Biography
Forrester was born in 1918 on a cattle ranch near Anselmo, Nebraska. His early interest in electricity was possibly sparked by the fact that the ranch had none. While in high school, he built a wind-driven 12-volt electrical system using old car parts—it gave the ranch its first electric power. After finishing high school, he had received a scholarship to go to the Agricultural College. Three weeks before enrolling, he realized a future of herding cattle in Nebraska winter blizzards had never appealed to him. So in 1936 he enrolled in the Engineering College at the University of Nebraska to study electrical engineering. As it turns out this study was about the only academic field with a solid, central core of theoretical dynamics.
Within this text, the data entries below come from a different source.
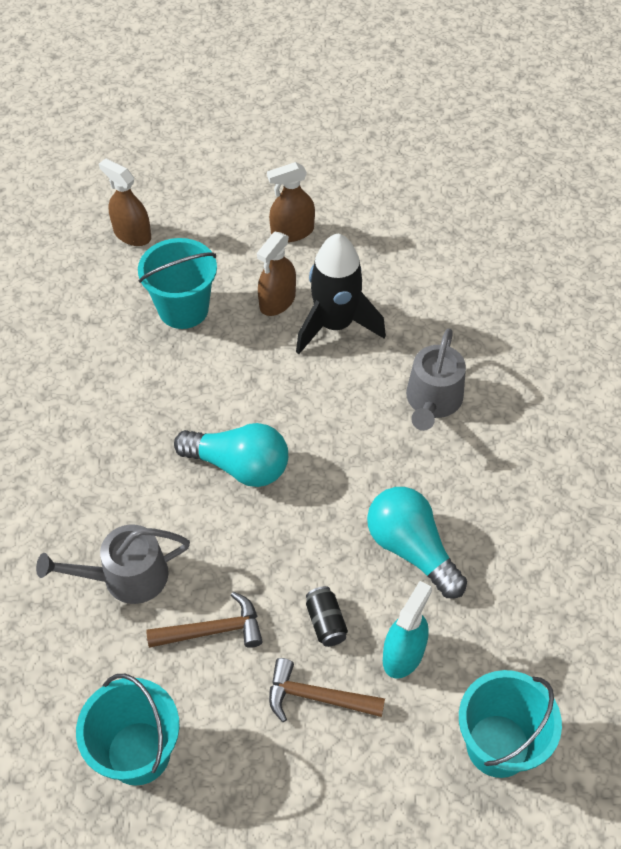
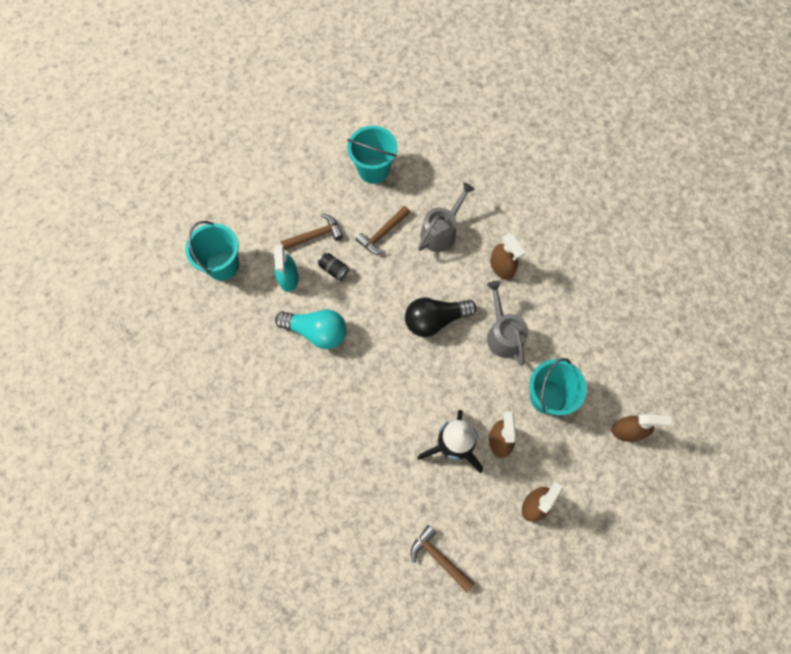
camera: 145 degrees right, 15 degrees up
(92, 476) = (502, 267): none -> brown spray bottle
(239, 466) = (435, 320): turquoise light bulb -> black light bulb
(430, 246) = (439, 557): none -> brown hammer
(432, 401) = (361, 430): grey watering can -> grey watering can (503, 334)

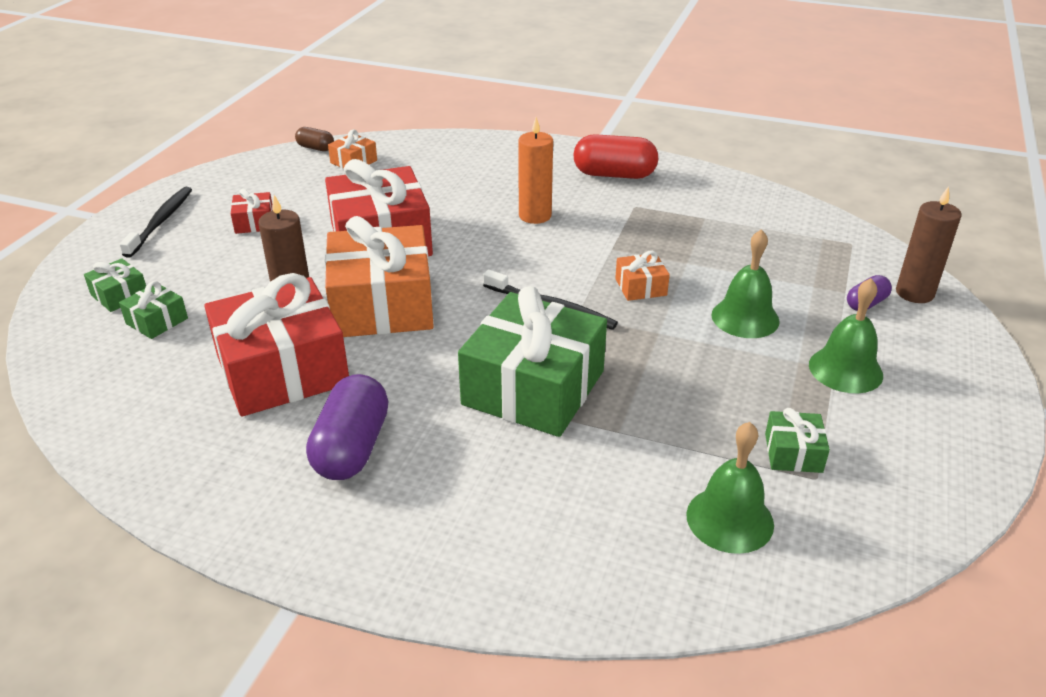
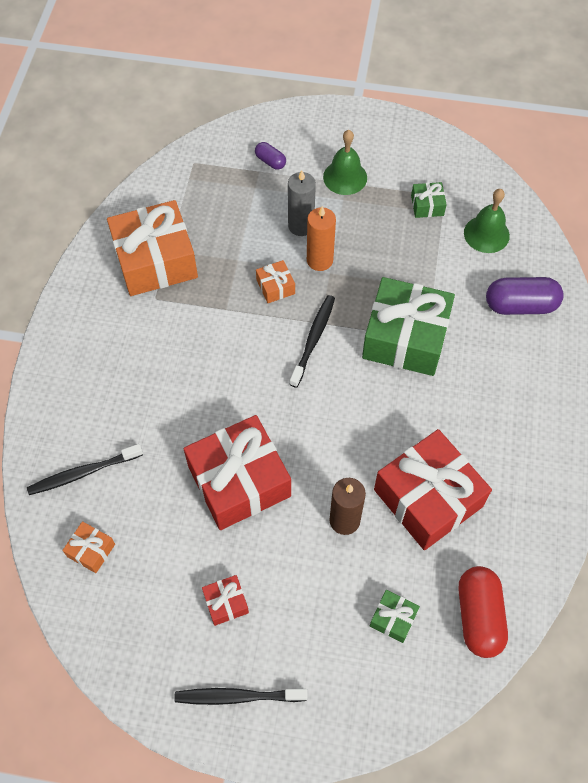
camera: 100 degrees left, 25 degrees up
(120, 295) = (365, 670): green gift -> none
(315, 148) = (61, 600): brown capsule -> none
(352, 447) = (490, 429): purple capsule -> purple capsule (520, 305)
(382, 305) = (334, 453): orange gift -> orange gift (155, 260)
(434, 161) = (83, 473): none -> black toothbrush
(535, 216) = (181, 369): orange candle -> orange candle (319, 260)
(614, 175) = (99, 318): red capsule -> red capsule (478, 616)
(745, 318) = (301, 226): green bell -> grey candle
(914, 293) = (252, 136): brown candle -> none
After finishing the University in 1939 he went to the Massachusetts Institute of Technology, to become a research assistant and eventually spend his entire career. In his first year at MIT he was commandeered by Gordon S. Brown who was the pioneer in "feedback control systems" at MIT. During WWII his work with Gordon Brown was in developing servomechanisms for the control of radar antennas and gun mounts. This work was research toward a practical end that ran from mathematical theory to the operating field. Experimental units were installed on the USS Lexington, and, when they stopped working, he volunteered to go to Pearl Harbor in 1942. He fixed the problem when the ship sailed off-shore during the invasion of Tarawa.
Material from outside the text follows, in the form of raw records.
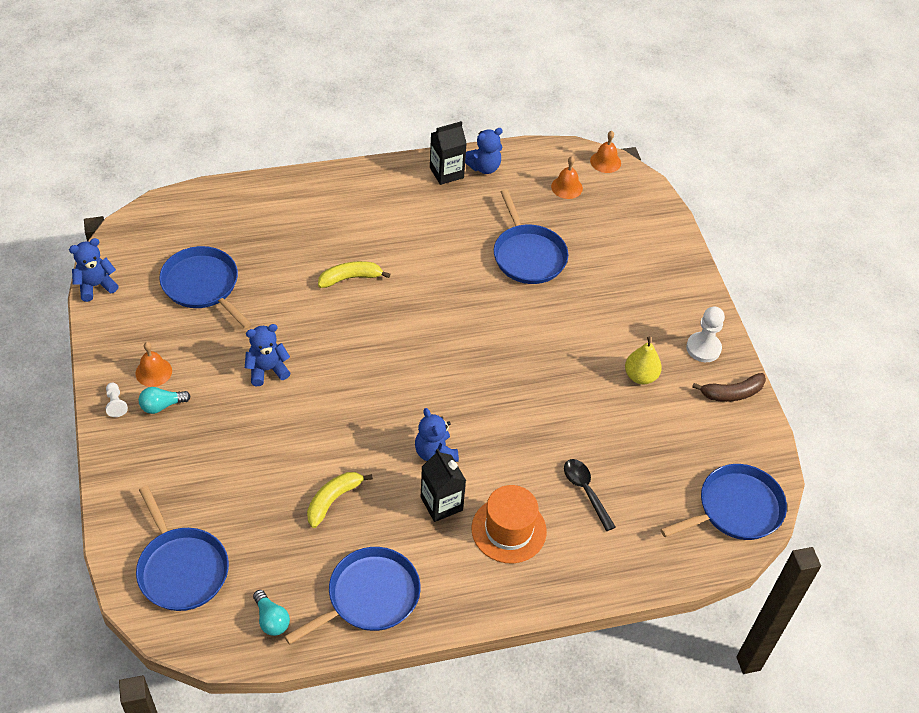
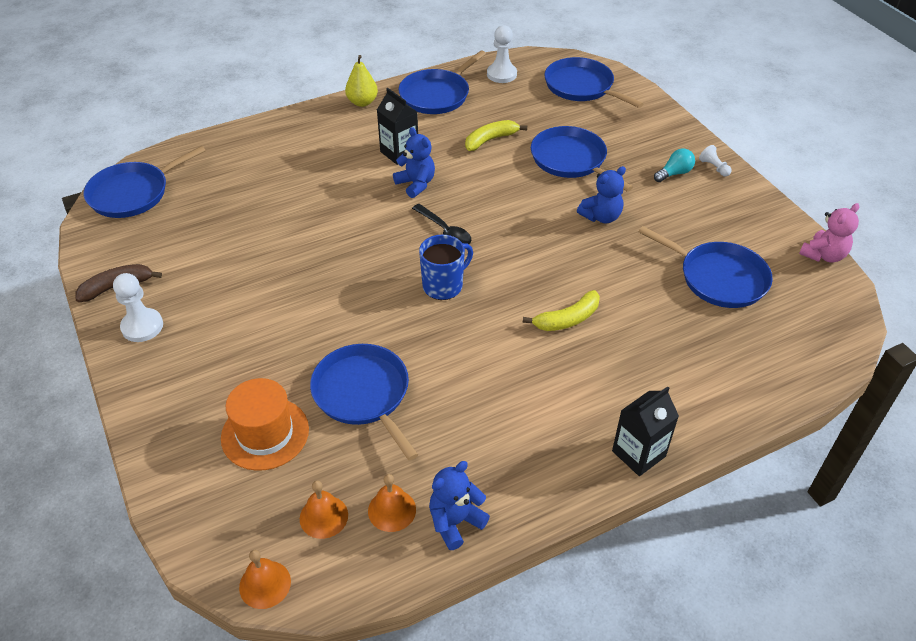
camera: 170 degrees right, 5 degrees down
(96, 286) = (823, 255): blue teddy bear -> pink teddy bear
(153, 372) = (702, 195): orange bell -> orange bell (392, 510)
(258, 448) = (571, 160): none -> blue pan
(271, 619) = (501, 74): turquoise light bulb -> white pawn
(333, 500) = (490, 140): yellow banana -> yellow banana turned 150 degrees counterclockwise
(442, 330) = (444, 286): none -> blue mug
(446, 173) = (507, 497): black carton -> black carton (638, 453)
(508, 530) = (338, 146): orange hat -> orange hat (265, 433)
(585, 491) = (273, 181): black spoon -> black spoon (445, 231)
(640, 376) = (218, 283): yellow pear -> yellow pear (362, 102)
At the end of the war, at MIT, Forrester in 1944 began development of an advanced aircraft flight simulator. The simulator, originally conceived as an analog computer, evolved to become the Whirlwind digital computer for experimental development of military combat information systems. Around 1949, the Navy was losing interest in Whirlwind and considered scrapping it. Then, in August, the Soviet Union detonated its first atomic bomb. Relations between the US and its former ally had so deteriorated that this event inspired alarm throughout the government, and people in the military realized that computers would be essential in the defense of the country now that the USSR had the capacity to attack from afar. Whirlwind, as the Navy's most advanced computer, suddenly looked good again.The Air Force, faced with the complexities of ground-controlled intercept, then entered the picture. Whirlwind then, in turn, evolved to become SAGE (Semi-Automatic Ground Environment), the central albeit distributed locus of NORAD's air defense command, control, communication and intercept system for North America. Forrester continued his research in electrical and computer engineering until 1956. By then he felt the pioneering days in digital computers were over and he left engineering to go into management.
In 1956, Forrester moved to the MIT Sloan School of Management, where he is currently Germeshausen Professor Emeritus and Senior Lecturer. Application of his engineering view of electrical systems to the field of human systems would break new ground. Forrester focused on concrete experimental studies of organizational policy. He used computer simulations to analyze social systems and predict the implications of different models. This method came to be called "system dynamics," and Forrester came to be recognized as its creator.
In 1982, he received the IEEE Computer Pioneer Award. In 1989, he received the National Medal of Technology. In 1995 he was made a Fellow of the Computer History Museum. In 2006, he was inducted into the Operational Research Hall of Fame.